*Page text*.
---------------

The present invention is an optical input device that can be connected with a desk-top computer, notebook computer, PDA or the like by wires or by a wireless connection. In particular, the invention is an improvement in arrangement of light source, sensor, and transparent pad through which the finger is sensed. The electronic components of the input device are known and therefore not described in detail herein. [0016]
FIG. 1 shows the first embodiment of the present invention. The [0017] case 10 has a space to contain a light source 20, a floating board 30, a lens 50 and a sensor 60 therein. An opening 11 is located on the surface of the case 10. The light source 20 may be, but is not limited to, a conventional LED, which according to the invention, projects a light beam toward the opening 11 and the bottom surface of the floating board 30. Movement of the floating board 30 causes variations in the reflection of the light beam as the board is moved. For example, the variations may result from the micro-texture of the board surface, or from any other property of the floating board that has an effect on reflection of light therefrom.
The floating [0018] board 30 is confined within the opening 11, and can be moved in an X-Y direction. A top surface of the floating board 30 faces outside the case 10, and a bottom surface faces inside the case 10. To prevent contamination by dust, a seal may be included to seal the opening while permitting movement of the board within the opening. When a user uses a finger to move the floating board 30, the sensor 60 will detect a reflected light beam from the bottom surface of the floating board 30 through lens 50. Therefore, a cursor-moving signal will be generated.

---------------

*Material supplied*.
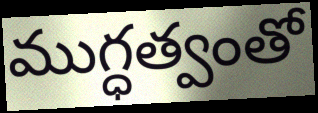
ముగ్ధత్వంతో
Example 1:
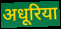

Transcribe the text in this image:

अधूरिया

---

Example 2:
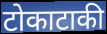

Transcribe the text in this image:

टोकाटाकी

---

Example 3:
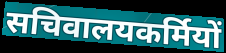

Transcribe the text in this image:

सचिवालयकर्मियों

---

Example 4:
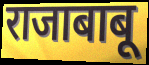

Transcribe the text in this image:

राजाबाबू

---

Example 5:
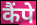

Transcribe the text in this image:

कैंपे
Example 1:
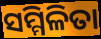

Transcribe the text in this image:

ସମ୍ମିଳିତା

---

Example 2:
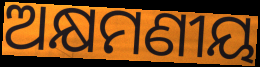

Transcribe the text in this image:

ଅକ୍ଷମଣୀୟ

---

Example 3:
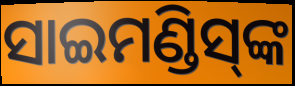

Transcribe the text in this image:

ସାଇମଣ୍ଡିସ୍‍ଙ୍କ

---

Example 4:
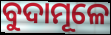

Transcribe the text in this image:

ବୁଦାମୂଳେ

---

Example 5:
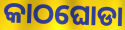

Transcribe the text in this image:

କାଠଘୋଡା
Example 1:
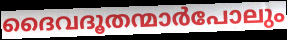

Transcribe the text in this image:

ദൈവദൂതന്മാർപോലും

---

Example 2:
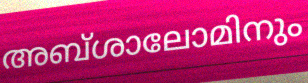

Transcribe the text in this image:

അബ്ശാലോമിനും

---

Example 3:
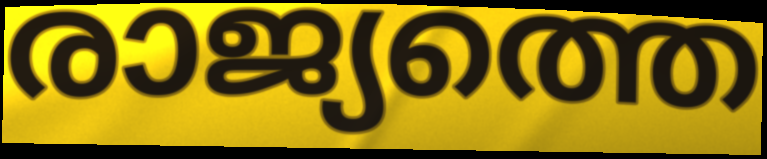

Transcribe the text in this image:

രാജ്യത്തെ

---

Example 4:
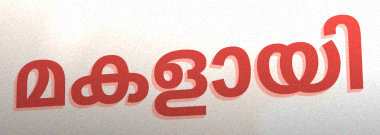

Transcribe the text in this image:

മകളായി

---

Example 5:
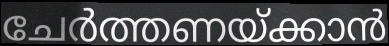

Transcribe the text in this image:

ചേർത്തണയ്ക്കാൻ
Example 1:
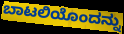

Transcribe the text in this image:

ಬಾಟಲಿಯೊಂದನ್ನು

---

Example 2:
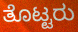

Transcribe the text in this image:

ತೊಟ್ಟರು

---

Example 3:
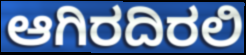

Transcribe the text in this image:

ಆಗಿರದಿರಲಿ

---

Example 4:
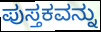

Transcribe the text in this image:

ಪುಸ್ತಕವನ್ನು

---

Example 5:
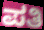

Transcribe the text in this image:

ಪತಿ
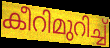
കീറിമുറിച്ച്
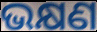
ଭକ୍ଷଣ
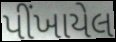
પીંખાયેલ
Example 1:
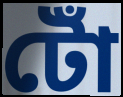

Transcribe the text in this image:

টোঁ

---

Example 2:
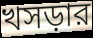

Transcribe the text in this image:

খসড়ার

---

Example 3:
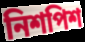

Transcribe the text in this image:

নিশপিশ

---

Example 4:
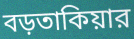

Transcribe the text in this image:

বড়তাকিয়ার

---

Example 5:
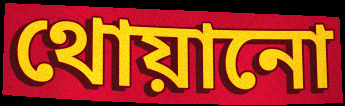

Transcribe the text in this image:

থোয়ানো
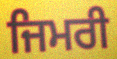
ਜਿਮਰੀ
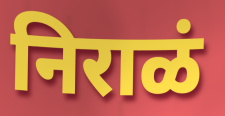
निराळं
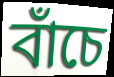
বাঁচে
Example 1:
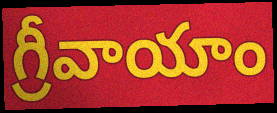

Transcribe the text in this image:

గ్రీవాయాం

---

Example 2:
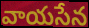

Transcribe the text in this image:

వాయసేన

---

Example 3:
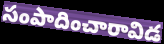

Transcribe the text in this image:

సంపాదించారావిడ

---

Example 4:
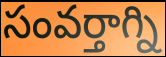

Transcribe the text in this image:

సంవర్తాగ్ని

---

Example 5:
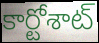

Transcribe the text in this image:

కార్టోశాట్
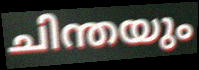
ചിന്തയും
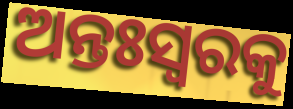
ଅନ୍ତଃସ୍ୱରକୁ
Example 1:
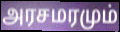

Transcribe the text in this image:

அரசமரமும்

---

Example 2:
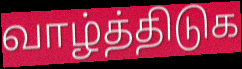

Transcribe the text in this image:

வாழ்த்திடுக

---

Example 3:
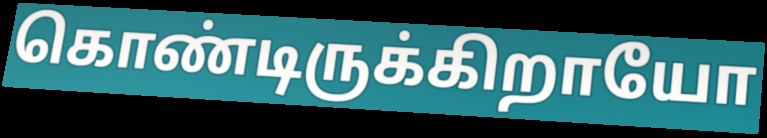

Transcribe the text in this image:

---------------

*Required actions*.
1. Please duplicate the passage of the input device description from "The floating [0018]" to "will be generated.".
2. Decide whether each statement agrees with the input device description, answering yes or no and quoting the words that settle it: (a) The light source must be an LED. (b) The floating board can be moved in an X-Y direction. (c) The sensor detects light reflected from the top surface of the floating board.

*Solutions to the tasks*.
1.
The floating [0018] board 30 is confined within the opening 11, and can be moved in an X-Y direction. A top surface of the floating board 30 faces outside the case 10, and a bottom surface faces inside the case 10. To prevent contamination by dust, a seal may be included to seal the opening while permitting movement of the board within the opening. When a user uses a finger to move the floating board 30, the sensor 60 will detect a reflected light beam from the bottom surface of the floating board 30 through lens 50. Therefore, a cursor-moving signal will be generated.

2.
(a) No: "may be, but is not limited to, a conventional LED"
(b) Yes: "can be moved in an X-Y direction"
(c) No: "the sensor 60 will detect a reflected light beam from the bottom surface of the floating board 30 through lens 50"